Given a source Is and target It views in Cartesian coordinates for radar and lidar measurements, we use the relative predicted pose Tts between the views to reconstruct a target view \({\hat{{I}_{s}}}^{c}\) through bilinear interpolation. To reconstruct the value of \({\hat{I}}_{s}({x}_{t})\) from the value of Is(xs), we use a differentiable bilinear sampling mechanism similar to the photometric approaches24, linearly interpolating the values of the four-pixel neighbours \({{{\mathcal{N}}}}=\) (top-left, top-right, bottom-left and bottom-right) of xs to approximate Is(xs), that is, \({\hat{I}}_{s}({x}_{t})={I}_{s}({x}_{s})={\sum }_{i,j\in {{{\mathcal{N}}}}}{w}^{ij}{I}_{s}({x}_{s}^{ij}),\) where wijxs − xt, and ∑i,jwij = 1; then, given the Lambertian and a static rigid scene assumptions, we can calculate the average intensity error to refine the predicted relative pose. However, this assumption is not always true because of dynamic objects and sensor deficiencies, which might be further violated under adverse weather. We introduce a consistency mask M to compensate for the regions violating the assumption. Formally, the masked intensity loss for lidar (Ll) and radar (Lr) is,

$$\begin{array}{l} {L}_{\mathrm{l,r}}({{{\mathbf{M}}}},{\hat{{{{\mathbf{I}}}}}}_{s},{\hat{{{{\bf{I}}}}}}_{t})= {\mathop{\sum }\limits_{s=1}^{S}}{\mathop{\sum}\limits_{{x}_{t}}{{{{\mathbf{M}}}}}_{s}}({x}_{t})| {I}_{t}({x}_{t})-\hat{{I}_{s}}({x}_{t})| ,\\ {\text{such that}}\,{\forall } x_{t},s\,\,{\bf{M}}_{s}(x_{t})\in [0,1]\end{array}$$

where \({\{{\hat{I}}_{s}\}}_{s = 1}^{S}\) is the set of reconstructed source views, {Ms} is a set of consistency masks, and Ms(xt)  [0, 1] provides a weight on the error at xt from source view s. The range-reconstruction algorithm is summarized in Algorithm 1. Moreover, the explainability mask has a trivial solution in this formulation, assigning all mask values to zero. We apply a regularization term to encourage non-zero masks to prevent the saturation in the network activation, using a cross-entropy loss for the predicted masks:

$${L}_{\mathrm{m}}({{{\bf{M}}}})=-\mathop{\sum}\limits_{s}\mathop{\sum}\limits_{{x}_{t}}\log P({{{{\bf{M}}}}}_{{{{\bf{s}}}}}({x}_{t})=1).$$

In the bird’s-eye view, vehicles and large objects occupy smaller areas compared with the front-view. For example, a vehicle with an average size of 2.5 × 5.1 m occupies only a 13 × 26 pixels area with an input resolution of 0.2 m. Downsampling the bird’s-eye view map through the encoder makes the region-wise features vulnerable to quantization errors in the subsequent mask generator; thus, GRAMME upsamples the coarse-grained feature map via a transposed convolution layer (decoder) and concatenates the output with the fine-grained feature map with skip links, following the UNet design26.

- [Listed records]:

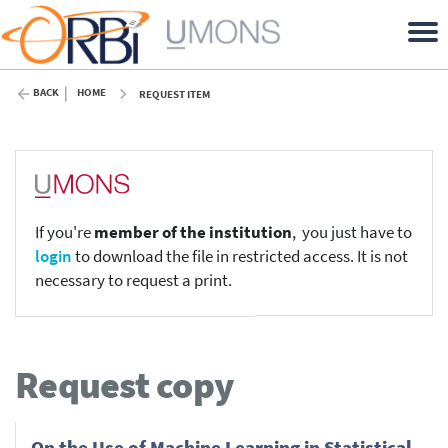
BACK
HOME
REQUEST ITEM
If you're
member of the institution
, you just have to
login
to download the file in restricted access. It is not
necessary to request a print.
Request copy
On the Use of Machine Learning in Statistical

- [Set of tasks]:
a) Copy out the lines of the records word for word, leaving out the pictures.
b) Extend the passage on reconstructing radar and lidar views, starting after its final sentence.

- [Written answers]:
a)
BACK
HOME
REQUEST ITEM
If you're
member of the institution
, you just have to
login
to download the file in restricted access. It is not
necessary to request a print.
Request copy
On the Use of Machine Learning in Statistical

b)
Multimodal fusion

GRAMME introduces a self-supervised fusion approach that involves an attention module, a fusion network and a training technique. The features extracted from range and camera modules are used in an attention module to create weighted features. Lidar and radar features are not always equally important, and their contributions to final pose prediction should be weighted accordingly. We extract a weight vector from the concatenated features through a ResNet18-based encoder followed by a fully connected layer and a SoftMax layer to predict the importance weights between [0, 1] for each input feature. The pose regressors then use the weighted features to predict the relative pose. FusionNet uses the unaligned relative pose values predicted by VisionNet and RangeNet, and predicts the ultimate ego-motion without any correction using the extrinsic calibration among the sensors. Furthermore, during multimodal training, we impose a cross-modal fusion loss Lf, in which we use the fused pose in the range-reconstruction algorithm and calculate the reconstruction error. The cross-modal training technique not only increases the robustness of ego-motion prediction but also improves the predictions from the other modalities, such as depth prediction.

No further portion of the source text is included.